The terrible sight seemed to change Doña Josefa’s nature: all her woman’s weakness was quenched within her, and every thought bound up in the one determination of avenging the precious life which had been so cruelly sacrificed for love of her. She tore off her woman’s gear with the indignation of an enraged lioness, and arrayed herself in a full cavalier’s suit, with a montera11 to cover her head and an ample cloak to hide her from scrutiny. Then she took a belt well furnished with arms, and a sword and blunderbuss to boot; and then a purse with two hundred doubloons; thus accoutred she wandered forth in quest of Don Pedro de Valenzuela’s assassins, making her way in all haste out of Valencia, for she knew the assassins would not long have remained there.

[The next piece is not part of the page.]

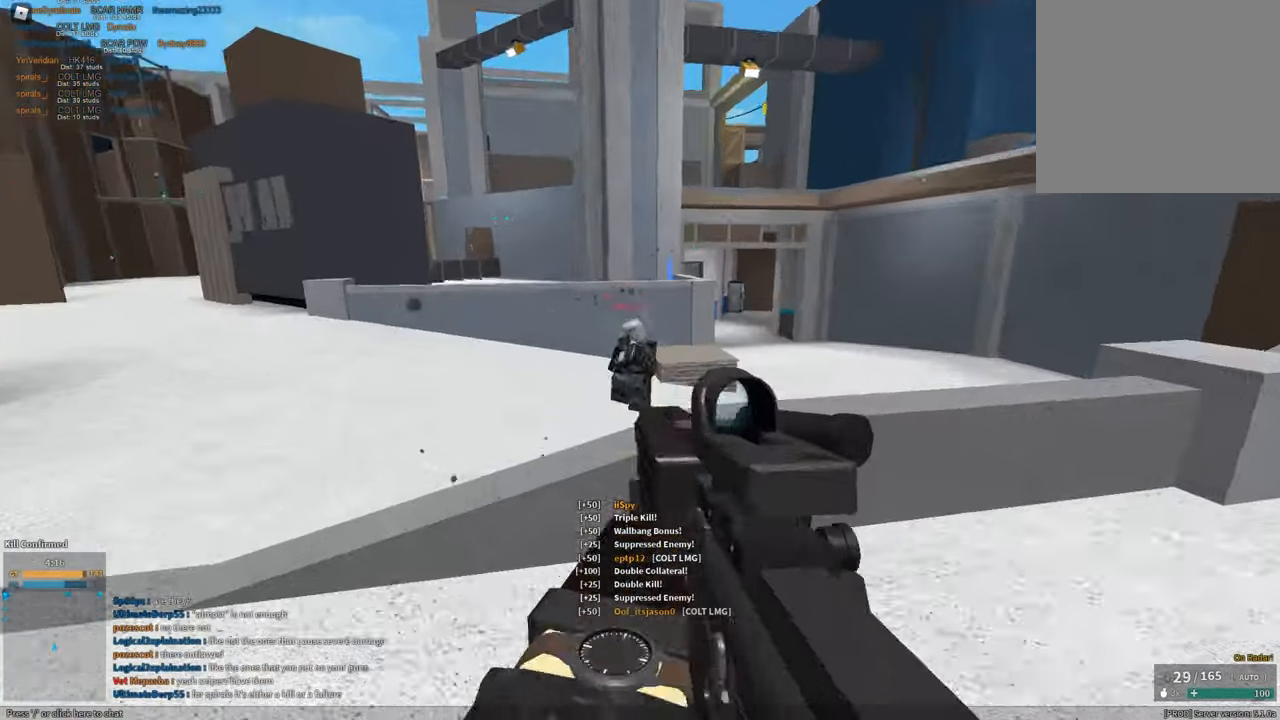
{"keys": ["r"], "mouse": [], "events": [[50, "w", "up"], [233, "s", "down"], [334, "a", "up"], [434, "mouse_left", "up"], [434, "r", "down"], [434, "s", "up"], [484, "mouse_right", "up"]]}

Hiding herself in the mountains by day, and taking the most unfrequented paths by night, she wandered on till she came to Murcia, and there she resolved to take up her abode for some little time to rest, and also to learn what she might chance to hear.
Here, in her cavalier’s dress, she walked about on the promenades, joined knots of speakers in the public plazas, and at night sat down at the card-tables and other places of resort, every where keeping her ears open to drink in any word any one might let fall about her lover’s assassination. One night, as she was sitting at a table carelessly shuffling a pack of cards, she heard two gentlemen talking very earnestly, and some words they dropped made her strain all her attention to catch the thread of their discourse.
“Yes, they are gone on; I am sure of it; and some hours ago,” asseverated the first speaker, as if he had been contradicted before.
“To be sure,” rejoined the other, in a tone of yielding conviction; “it was not likely they should remain in the country. No doubt it is as you say.”
“Excuse me,” said Doña Josefa, approaching the speakers with a courtly bow, for she could restrain her curiosity no longer, “but I think you were speaking of some gentlemen of Seville… I am of Seville, and – ”
“Of Valencia,” politely rejoined the gentleman, fairly caught in the trap. Had Josefa said she was of Valencia, his mouth would have been sealed for fear of betraying secrets.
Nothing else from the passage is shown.